This Open Web thing? Brendan Eich spent the last 20 years helping to create, then save, then grow it. It might still exist in some meaningful form without him. It might not.
Brendan has stated his motivation for this work over and over again: to enable free speech. I’m sure he likes it better when that speech agrees with his own opinions. I know that he sees not just the freedom of speech but, more to the point, ways to efficiently disseminate all speech as transcending his personal opinions on almost all topics.
He succeeded fantastically well: the web is more open and better at facilitating speech than any other medium in the history of mankind. It is, as the EFF put it “one of humanity’s greatest accomplishments”.
Without this accomplishment, it’s highly unlikely that Twitter would exist – the communications platform that enables the quick formation of movements for a cause in a way that puts everything before it to shame.

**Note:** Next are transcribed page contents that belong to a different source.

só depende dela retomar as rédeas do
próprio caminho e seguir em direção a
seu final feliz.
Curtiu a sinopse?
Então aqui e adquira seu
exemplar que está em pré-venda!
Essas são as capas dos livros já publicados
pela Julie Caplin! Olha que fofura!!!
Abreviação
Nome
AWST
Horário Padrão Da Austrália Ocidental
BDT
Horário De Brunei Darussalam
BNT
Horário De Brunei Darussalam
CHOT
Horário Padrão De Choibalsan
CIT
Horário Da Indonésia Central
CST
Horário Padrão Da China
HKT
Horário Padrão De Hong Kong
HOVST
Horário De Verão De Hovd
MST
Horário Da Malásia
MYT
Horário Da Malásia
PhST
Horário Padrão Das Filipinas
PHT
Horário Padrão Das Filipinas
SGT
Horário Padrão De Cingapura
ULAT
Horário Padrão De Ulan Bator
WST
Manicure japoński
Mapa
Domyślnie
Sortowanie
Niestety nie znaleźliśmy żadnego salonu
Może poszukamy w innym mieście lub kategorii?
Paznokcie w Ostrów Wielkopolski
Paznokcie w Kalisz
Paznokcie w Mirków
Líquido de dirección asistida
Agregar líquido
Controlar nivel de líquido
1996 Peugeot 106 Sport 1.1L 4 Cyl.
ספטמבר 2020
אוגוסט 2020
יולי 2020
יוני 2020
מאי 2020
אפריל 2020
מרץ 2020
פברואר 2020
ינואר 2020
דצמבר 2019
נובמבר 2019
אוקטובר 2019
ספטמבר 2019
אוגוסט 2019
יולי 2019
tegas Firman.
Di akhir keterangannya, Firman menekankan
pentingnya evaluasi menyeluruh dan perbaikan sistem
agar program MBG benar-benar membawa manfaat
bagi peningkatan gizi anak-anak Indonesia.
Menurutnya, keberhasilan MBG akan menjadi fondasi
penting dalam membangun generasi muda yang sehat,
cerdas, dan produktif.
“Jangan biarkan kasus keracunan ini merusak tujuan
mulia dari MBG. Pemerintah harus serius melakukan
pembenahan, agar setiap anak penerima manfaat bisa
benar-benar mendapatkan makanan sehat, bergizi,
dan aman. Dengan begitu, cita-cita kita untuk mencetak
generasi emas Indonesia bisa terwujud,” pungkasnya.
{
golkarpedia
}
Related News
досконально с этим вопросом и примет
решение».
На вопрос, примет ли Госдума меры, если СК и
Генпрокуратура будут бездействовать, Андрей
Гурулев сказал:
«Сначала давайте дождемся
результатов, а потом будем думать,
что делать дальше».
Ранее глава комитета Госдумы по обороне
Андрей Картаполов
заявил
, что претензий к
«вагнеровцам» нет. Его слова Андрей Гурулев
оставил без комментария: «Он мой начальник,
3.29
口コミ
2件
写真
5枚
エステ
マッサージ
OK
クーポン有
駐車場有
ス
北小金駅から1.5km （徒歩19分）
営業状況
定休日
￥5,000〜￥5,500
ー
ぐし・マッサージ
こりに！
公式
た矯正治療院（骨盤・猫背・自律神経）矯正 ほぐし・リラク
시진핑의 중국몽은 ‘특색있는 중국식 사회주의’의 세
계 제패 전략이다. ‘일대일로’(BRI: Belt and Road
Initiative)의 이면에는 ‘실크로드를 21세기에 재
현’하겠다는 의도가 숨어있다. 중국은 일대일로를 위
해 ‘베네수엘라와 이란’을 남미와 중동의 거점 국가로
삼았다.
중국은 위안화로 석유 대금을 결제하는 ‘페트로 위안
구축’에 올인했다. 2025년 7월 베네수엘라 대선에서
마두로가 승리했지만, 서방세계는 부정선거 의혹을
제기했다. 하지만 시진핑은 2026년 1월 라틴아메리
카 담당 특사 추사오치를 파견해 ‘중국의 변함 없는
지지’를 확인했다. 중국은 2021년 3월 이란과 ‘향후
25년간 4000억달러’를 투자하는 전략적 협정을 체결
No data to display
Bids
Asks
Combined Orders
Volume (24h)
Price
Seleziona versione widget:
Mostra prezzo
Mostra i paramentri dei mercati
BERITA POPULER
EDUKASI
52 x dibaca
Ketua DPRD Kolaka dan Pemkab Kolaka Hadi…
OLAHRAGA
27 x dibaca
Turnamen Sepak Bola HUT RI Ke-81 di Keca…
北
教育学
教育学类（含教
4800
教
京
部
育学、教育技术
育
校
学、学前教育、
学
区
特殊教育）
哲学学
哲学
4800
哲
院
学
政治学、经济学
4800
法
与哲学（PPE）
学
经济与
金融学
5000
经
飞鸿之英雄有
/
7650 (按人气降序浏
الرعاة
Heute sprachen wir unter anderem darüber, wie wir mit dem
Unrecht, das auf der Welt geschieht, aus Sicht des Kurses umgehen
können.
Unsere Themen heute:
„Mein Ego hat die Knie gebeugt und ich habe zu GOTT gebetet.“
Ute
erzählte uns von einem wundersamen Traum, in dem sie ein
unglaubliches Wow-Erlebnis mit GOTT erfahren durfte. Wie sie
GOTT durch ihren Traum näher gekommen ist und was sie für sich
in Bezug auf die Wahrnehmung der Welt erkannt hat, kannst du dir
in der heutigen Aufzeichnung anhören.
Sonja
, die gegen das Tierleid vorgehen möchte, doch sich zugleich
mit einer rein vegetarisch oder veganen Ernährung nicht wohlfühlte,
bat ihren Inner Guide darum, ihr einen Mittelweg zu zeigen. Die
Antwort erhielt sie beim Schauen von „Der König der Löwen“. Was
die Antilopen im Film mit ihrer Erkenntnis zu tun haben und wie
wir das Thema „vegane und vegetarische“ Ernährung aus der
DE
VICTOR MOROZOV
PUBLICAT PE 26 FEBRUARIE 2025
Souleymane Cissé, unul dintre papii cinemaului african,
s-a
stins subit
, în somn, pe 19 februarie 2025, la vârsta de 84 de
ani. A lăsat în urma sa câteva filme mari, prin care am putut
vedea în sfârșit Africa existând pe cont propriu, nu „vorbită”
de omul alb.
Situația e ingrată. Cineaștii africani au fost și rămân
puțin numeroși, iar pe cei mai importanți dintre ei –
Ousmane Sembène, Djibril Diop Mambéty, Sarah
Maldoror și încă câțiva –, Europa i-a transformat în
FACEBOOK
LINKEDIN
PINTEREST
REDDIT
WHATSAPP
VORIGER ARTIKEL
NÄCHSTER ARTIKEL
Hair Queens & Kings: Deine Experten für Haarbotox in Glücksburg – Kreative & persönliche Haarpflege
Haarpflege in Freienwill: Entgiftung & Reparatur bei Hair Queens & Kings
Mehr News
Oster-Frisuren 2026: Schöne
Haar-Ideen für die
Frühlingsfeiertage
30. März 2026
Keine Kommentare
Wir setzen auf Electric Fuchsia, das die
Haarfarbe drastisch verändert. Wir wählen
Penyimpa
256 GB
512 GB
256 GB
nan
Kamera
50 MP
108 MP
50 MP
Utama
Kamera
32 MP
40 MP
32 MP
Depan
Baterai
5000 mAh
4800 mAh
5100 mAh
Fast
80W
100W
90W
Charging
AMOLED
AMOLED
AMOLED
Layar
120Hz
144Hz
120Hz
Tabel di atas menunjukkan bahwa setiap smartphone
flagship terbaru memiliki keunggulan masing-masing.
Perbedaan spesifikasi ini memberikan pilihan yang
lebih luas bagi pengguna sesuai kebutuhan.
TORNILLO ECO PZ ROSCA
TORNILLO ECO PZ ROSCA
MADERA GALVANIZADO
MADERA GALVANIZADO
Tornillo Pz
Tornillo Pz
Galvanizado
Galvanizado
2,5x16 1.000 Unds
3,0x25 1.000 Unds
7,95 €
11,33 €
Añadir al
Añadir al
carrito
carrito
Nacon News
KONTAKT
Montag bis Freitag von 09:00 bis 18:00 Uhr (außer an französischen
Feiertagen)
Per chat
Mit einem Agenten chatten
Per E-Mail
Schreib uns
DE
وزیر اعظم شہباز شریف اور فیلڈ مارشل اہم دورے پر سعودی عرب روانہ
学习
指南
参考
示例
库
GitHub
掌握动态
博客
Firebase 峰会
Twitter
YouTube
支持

Without this accomplishment, it’s highly unlikely that OkCupid would exist – the dating platform that “devoted the last ten years to bringing people—all people—together”.
Without this accomplishment, it’s highly unlikely Brendan would have resigned today.
To the extend that his resignation is a victory for the LGBTQ movement, it is a victory that Brendan played a key role in enabling.
Unquestionably, it is an impressive demonstration of the Open Web’s power. On his role in creating it, I want to congratulate Brendan, and thank him.